Clocking in at a brisk 92 minutes, En el Séptimo Día sometimes suffers from brevity; the secondary characters that make up the rhythm of José’s workday often play transparently functional roles and communicate through generic, pointed dialogue. The film builds a portrait of gentrified Brooklyn through the recipients of José’s deliveries, including an overworked art dealer, a no-nonsense bartender, and a snotty assistant at a tech company. McKay’s personalities are necessarily subordinate to the primary story, as opposed to a Brooklyn-based project like High Maintenance, in which grating oddball clients are the main event. Yet the tidiness of these characterizations comes off as vague when compared to his knack for behavioral detail through incident, such as when José loses part of his workday waiting on a startup employee who has ordered a delivery before he’s even arrived at his office; or when a receptionist switches from speaking in Spanish, as a gesture of solidarity, to English as soon as her supervisors are within earshot. McKay also includes Spanish subtitles for all English dialogue to equalize access for both Spanish- and English-speaking audiences.

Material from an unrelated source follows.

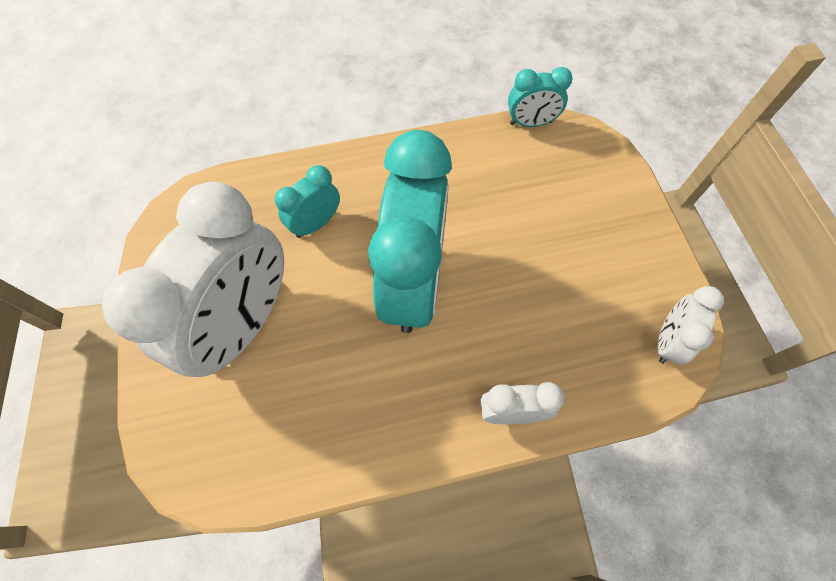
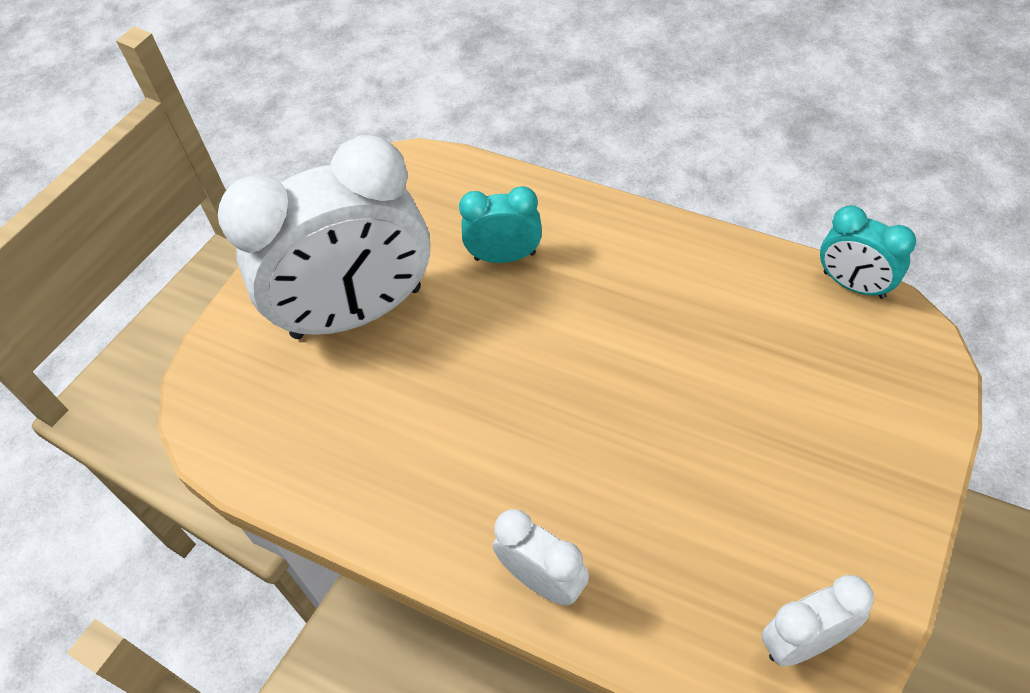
camera: 45 degrees right, 10 degrees down
(413, 283) = (553, 378): turquoise clock -> none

The unevenness of the characters somewhat undercuts its unifying argument for cultivating community—but, as on the day of the final match, community can arise on unexpected occasions. A bystander named Ray, a familiar face from the sidelines of last week’s game, helps Puebla with a goofy scheme to get José out on the field between deliveries (the development comes off as a little too neat, but mostly suits the plot’s breeziness). Ray’s help calls to mind a conversation José had with a priest earlier in the week: citing members of the parish who unionized at a local car wash, he urged José to seek out support networks instead of problem-solving in a vacuum. By investing his energy in advocates and allies, the priest advises, the rest will follow. The soccer game may be a small-scale pleasure—it would feel tonally off-key if José never made it onto the field—but its sacrifice would only perpetuate José’s dynamic with Steve instead of improving it. Despite the film’s overall streamlining, McKay locates a nuanced and insistent tension in micro-level decisions.